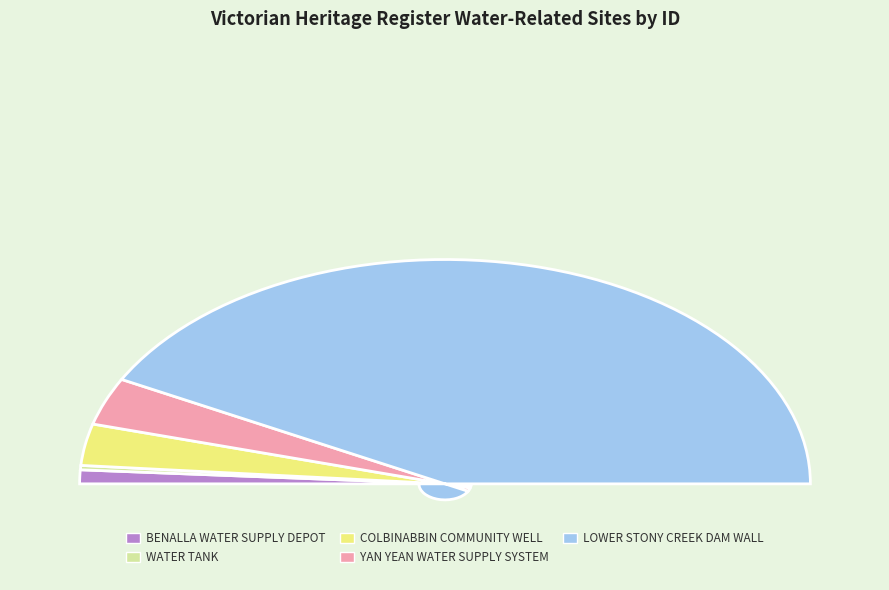

To the nearest percent, what portion does WATER TANK represent?

1%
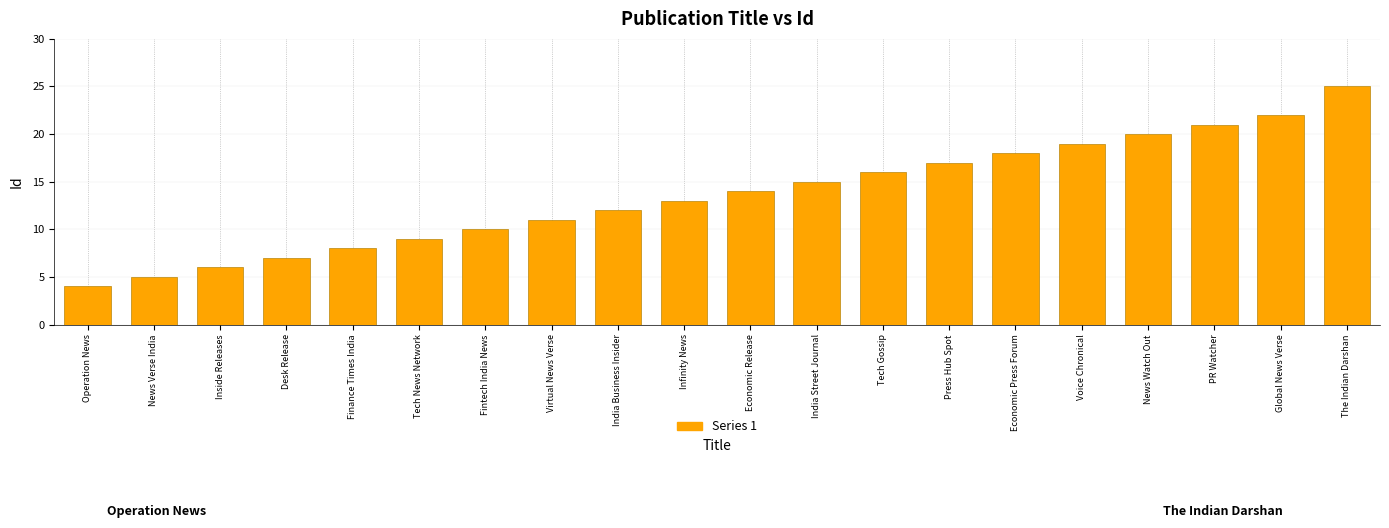

What is the label of the 8th bar from the right?

Tech Gossip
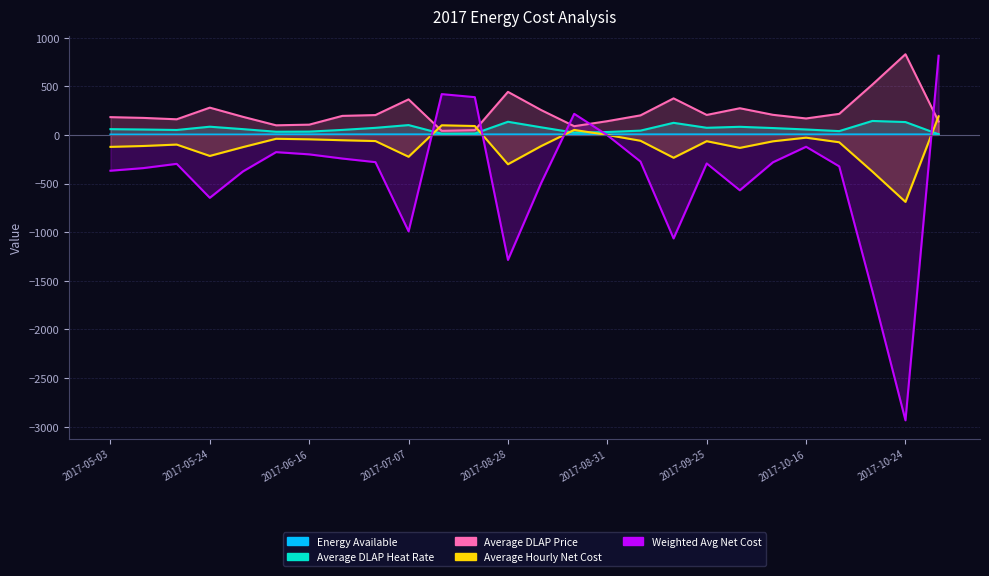

True or false: Average DLAP Heat Rate has more than 1 interior local peaks.

True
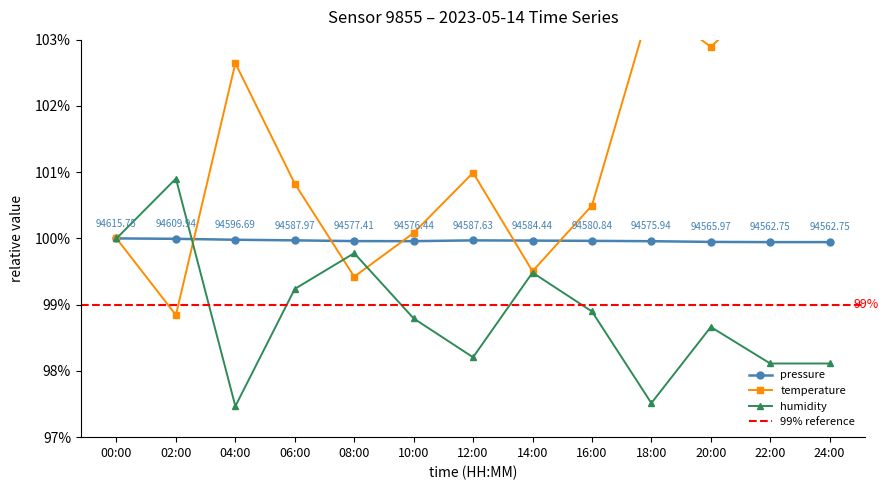

Where is pressure nearest to the value 99?

22:00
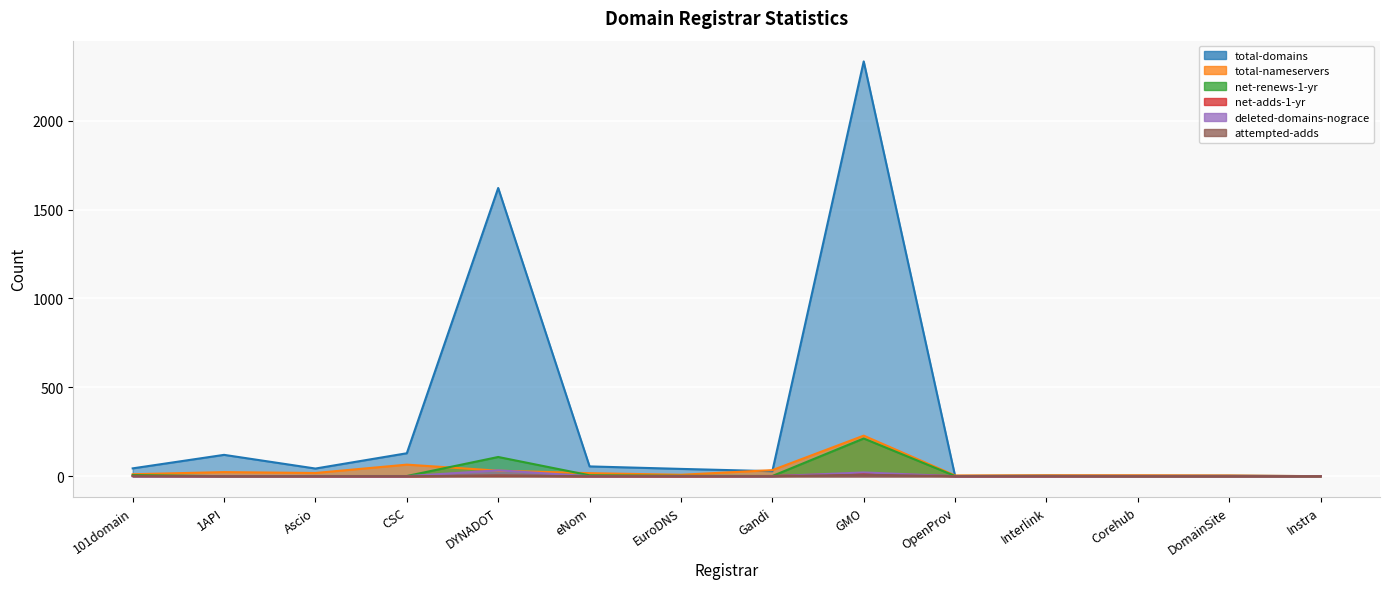

How many lines are shown in the chart?

6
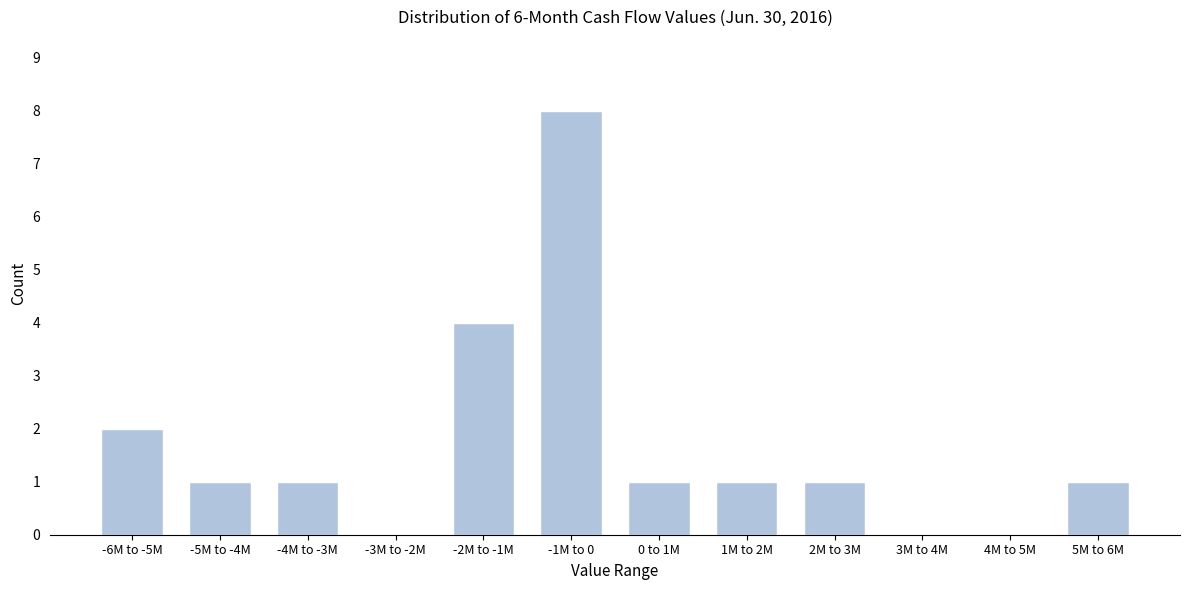

Reading left to right, extract all data points from this chart.

-6M to -5M=2	-5M to -4M=1	-4M to -3M=1	-3M to -2M=0	-2M to -1M=4	-1M to 0=8	0 to 1M=1	1M to 2M=1	2M to 3M=1	3M to 4M=0	4M to 5M=0	5M to 6M=1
• • • •
**Instruction**
Can you return every line of text from the items above verbatim, leaving out the pictures?

**Result**
To the nearest percent, what portion does WATER TANK represent?

1%

What is the label of the 8th bar from the right?

Tech Gossip

True or false: Average DLAP Heat Rate has more than 1 interior local peaks.

True

Where is pressure nearest to the value 99?

22:00

How many lines are shown in the chart?

6

Reading left to right, extract all data points from this chart.

-6M to -5M=2	-5M to -4M=1	-4M to -3M=1	-3M to -2M=0	-2M to -1M=4	-1M to 0=8	0 to 1M=1	1M to 2M=1	2M to 3M=1	3M to 4M=0	4M to 5M=0	5M to 6M=1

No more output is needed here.